The Court first held that a reasonable fact-finder could conclude that State Farm was not unreasonable, and therefore not acting in bad faith, when it delayed making its offer to settle for the $100,000 UIM policy limit.  While State Farm did wait two-and-a-half years to offer Parisi the policy limit, Parisi’s counsel did not actually make a settlement demand until January 2016—only eleven months before the settlement.  Moreover, while State Farm waited until February 2016 to conduct a medical evaluation and take Parisi’s testimony, it did so before Parisi filed her lawsuit.  Therefore, a fact-finder could potentially discern that any delay on State Farm’s part in making a settlement offer was not unreasonable. 

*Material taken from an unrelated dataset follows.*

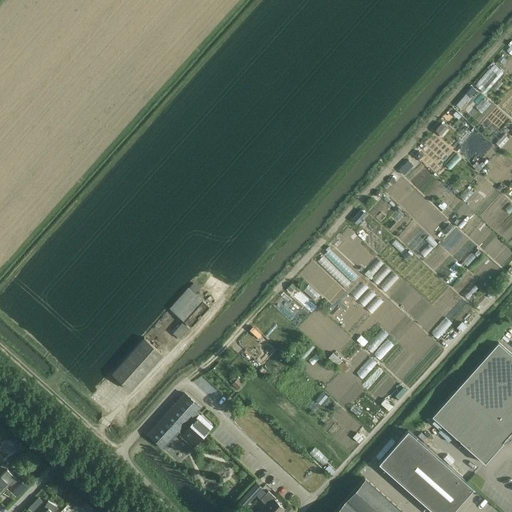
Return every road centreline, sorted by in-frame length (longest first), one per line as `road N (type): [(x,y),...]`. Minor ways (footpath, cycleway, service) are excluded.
road 1 (tertiary): [(153,511),(0,373)]
road 2 (track): [(98,433),(0,344)]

The Court next rejected Parisi’s claim that State Farm’s initial $17,000 offer entitled her to summary judgment because it was a “low-ball” offer.  At the time of the $17,000 offer, Parisi had only proffered evidence of $12,000 in damages.  Further, the difficult-to-evaluate nature of cognitive injuries justified State Farm’s assertion that it lacked reliable evidence with which to confirm Parisi’s contentions.

The Court also dispensed with State Farm’s Motion for Summary Judgment, but noted that its ruling in this regard was “a close call.”  Concerning unreasonable delay, the Court noted that State Farm began receiving Parisi’s medical records in mid-2014, but it did not order an independent medical evaluation until March 2015.  Notably, in the eighteen months between the time Parisi filed her insurance claim and when Parisi’s counsel demanded settlement, State Farm made no meaningful investigative efforts and made no attempt to settle. 

Lastly, regarding the $17,000 offer, the Court ruled that a fact-finder could determine that the $17,000 figure constituted a “low ball” settlement proposal.  The Court explained that a reasonable fact-finder could decide that State Farm made the figure artificially low by “failing to incorporate any damages for pain and suffering into the injury evaluation….”  Moreover, just days before the $17,000 offer, State Farm’s adjuster valued the claim at $31,000.  State Farm offered no explanation as to why it authorized its adjuster to only offer an amount as high as $26,800 and why its adjuster ultimately extended an offer of only $17,000; a fact-finder could find this conduct constitutes bad faith.

DISCLAIMER: Because of the generality of this update, the information provided herein may not be applicable in all situations and should not be acted upon without specific legal advice based on particular situations.